The fact of the matter is that very few people are racist just because they are a football fan. The general stereotype of a football fan is that they frequent pubs and bars before the game, partaking in violent, drunken activities and generally making a mess of their surroundings. During the game they swear and shout at anything and everything and label this as “passion”. This stereotype is growing due to the racist and discriminatory antics of not even the 1% of football fans.

Racism is often used as a blanket term; however, it can be a lot deeper and more complex than that once you get past surface level.

The heart of the issue is the ideology of people. In some cases, it is something that is buried in the history of a fixture, a primary example of this is the Rangers vs Celtic rivalry which is one of the highest profile derby fixtures in the UK. The two teams come from two very different religious backgrounds, Celtic, who have a lot of fans from Ireland, are a Catholic club who were originally founded with the purpose of helping Irish immigrants out of poverty in Glasgow. Rivals Rangers on the other hand are Protestant. Both sets of fans fuel Sectarianism which is the rivalry between Catholicism and Protestantism.

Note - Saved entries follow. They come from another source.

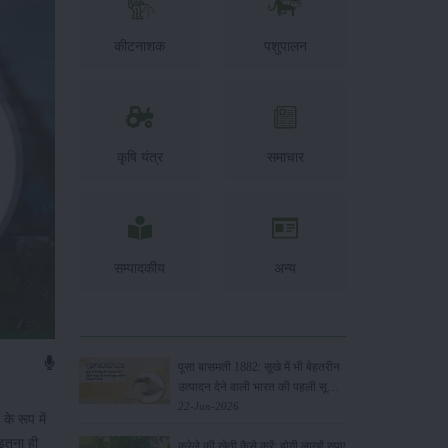
कीटनाशक
पशुपालन
कृषि यंत्र
समाचार
सम्पादकीय
अन्य
पूसा बासमती 1882: सूखे में भी बेहतरीन
उत्पादन देने वाली भारत की पहली सूखा-
सहिष्णु बासमती किस्म
22-Jun-2026
के रूप में
 इतना ही
करेले की खेती कैसे करें: होगी लाखों रुपए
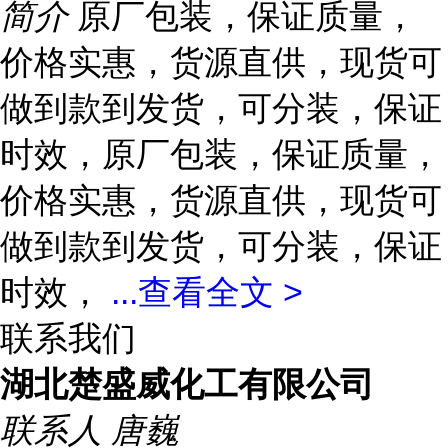
简介
原厂包装，保证质量，
价格实惠，货源直供，现货可
做到款到发货，可分装，保证
时效，原厂包装，保证质量，
价格实惠，货源直供，现货可
做到款到发货，可分装，保证
时效，
...
查看全文 >
联系我们
湖北楚盛威化工有限公司
联系人
唐巍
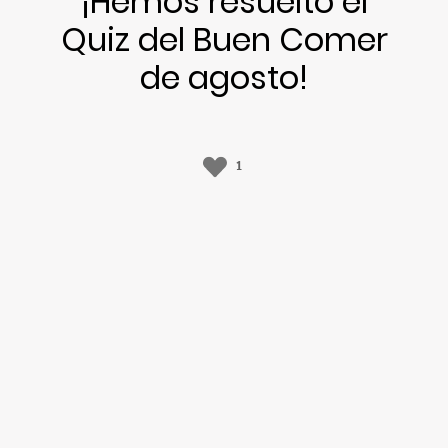
¡Hemos resuelto el
Quiz del Buen Comer
de agosto!
1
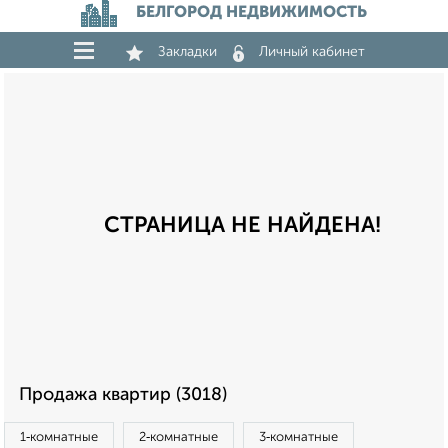
БЕЛГОРОД НЕДВИЖИМОСТЬ
Закладки
Личный кабинет
СТРАНИЦА НЕ НАЙДЕНА!
Продажа квартир (3018)
1‑комнатные
2‑комнатные
3‑комнатные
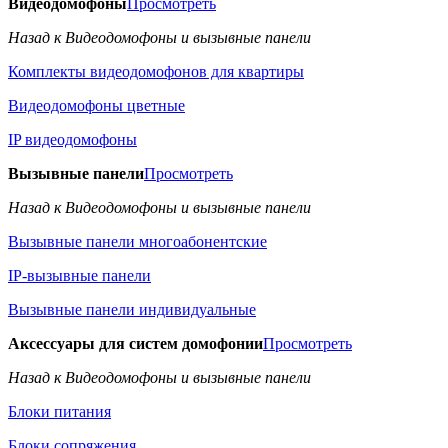
Видеодомофоны
Просмотреть
Назад к Видеодомофоны и вызывные панели
Комплекты видеодомофонов для квартиры
Видеодомофоны цветные
IP видеодомофоны
Вызывные панели
Просмотреть
Назад к Видеодомофоны и вызывные панели
Вызывные панели многоабонентские
IP-вызывные панели
Вызывные панели индивидуальные
Аксессуары для систем домофонии
Просмотреть
Назад к Видеодомофоны и вызывные панели
Блоки питания
Блоки сопряжения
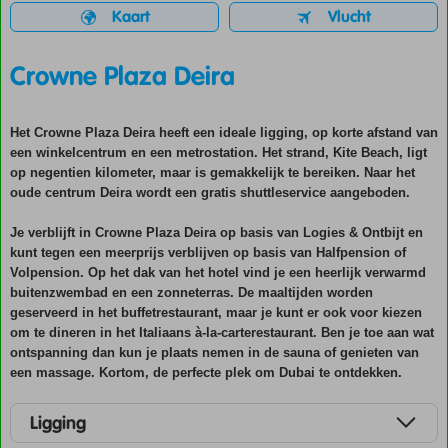
Kaart
Vlucht
Crowne Plaza Deira
Het Crowne Plaza Deira heeft een ideale ligging, op korte afstand van
een winkelcentrum en een metrostation. Het strand, Kite Beach, ligt
op negentien kilometer, maar is gemakkelijk te bereiken. Naar het
oude centrum Deira wordt een gratis shuttleservice aangeboden.
Je verblijft in Crowne Plaza Deira op basis van Logies & Ontbijt en
kunt tegen een meerprijs verblijven op basis van Halfpension of
Volpension. Op het dak van het hotel vind je een heerlijk verwarmd
buitenzwembad en een zonneterras. De maaltijden worden
geserveerd in het buffetrestaurant, maar je kunt er ook voor kiezen
om te dineren in het Italiaans à-la-carterestaurant. Ben je toe aan wat
ontspanning dan kun je plaats nemen in de sauna of genieten van
een massage. Kortom, de perfecte plek om Dubai te ontdekken.
Ligging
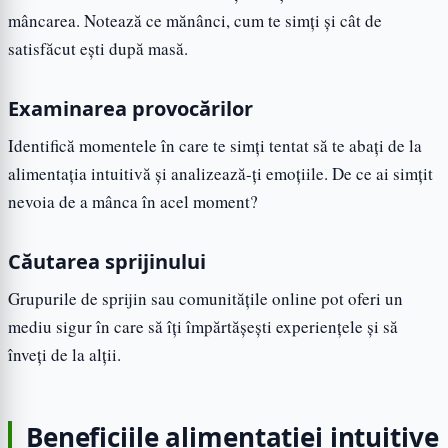
mâncarea. Notează ce mănânci, cum te simți și cât de
satisfăcut ești după masă.
Examinarea provocărilor
Identifică momentele în care te simți tentat să te abați de la
alimentația intuitivă și analizează-ți emoțiile. De ce ai simțit
nevoia de a mânca în acel moment?
Căutarea sprijinului
Grupurile de sprijin sau comunitățile online pot oferi un
mediu sigur în care să îți împărtășești experiențele și să
înveți de la alții.
Beneficiile alimentației intuitive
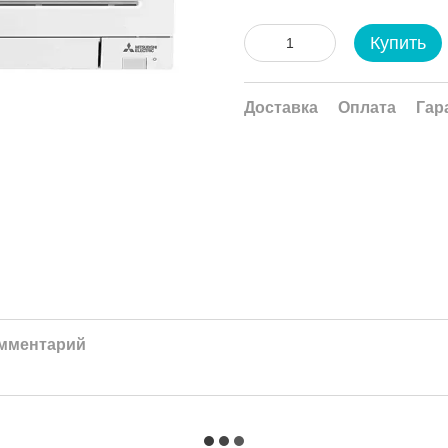
Купить
Доставка
Оплата
Гар
омментарий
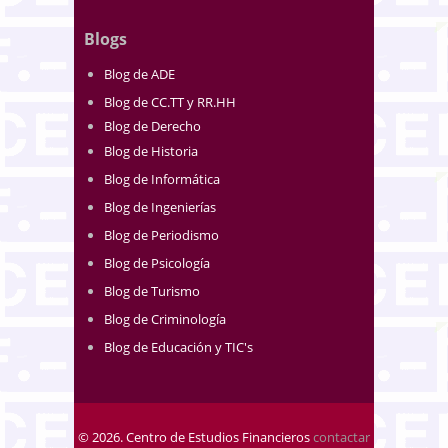
Blogs
Blog de ADE
Blog de CC.TT y RR.HH
Blog de Derecho
Blog de Historia
Blog de Informática
Blog de Ingenierías
Blog de Periodismo
Blog de Psicología
Blog de Turismo
Blog de Criminología
Blog de Educación y TIC's
© 2026. Centro de Estudios Financieros
contactar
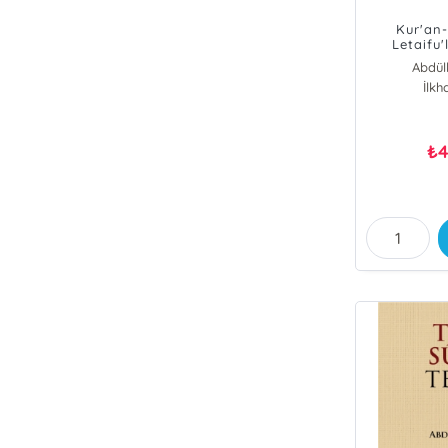
Kur'an-
Letaifu'
Abdül
İlkh
4
₺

Charities, such as Nil By Mouth have been set up with a objective of “promoting the elimination of Sectarian attitudes and behaviours in Scotland with a view to the advancement of greater understanding and respect”.

However, many racist incidents can be attributed to a lack of education. “It is a societal issue, there’s no doubt about that, you only have to take a look at football around the continent to see there is a widespread problem”. Brendan McLoughlin has seen football ranging from League two to the Premier League, seeing football fans at all levels. The parallels being drawn between Brexit and the attitudes and the political turmoil have also influenced the beautiful game. “For all the efforts made by Kick It Out in this country to educate, it does feel like racism is rearing its head at games more frequently”.

The fact of the matter is that without the diversity of the players that play the game, football wouldn’t be the game it is today. A prime example is the French national team who won the world cup. Of the current squad 87% of them were born in France (34/39) however only 26% of them are of French heritage (10/39).

The wider picture is that football is affected by the politics of the area that it is played in, with immigration and freedom of movement legislation changing all the time and laws coming in that inhibit discrimination, football will always remain a casualty of its surroundings. No one goes to a football match and turns into a racist, its something that person already is.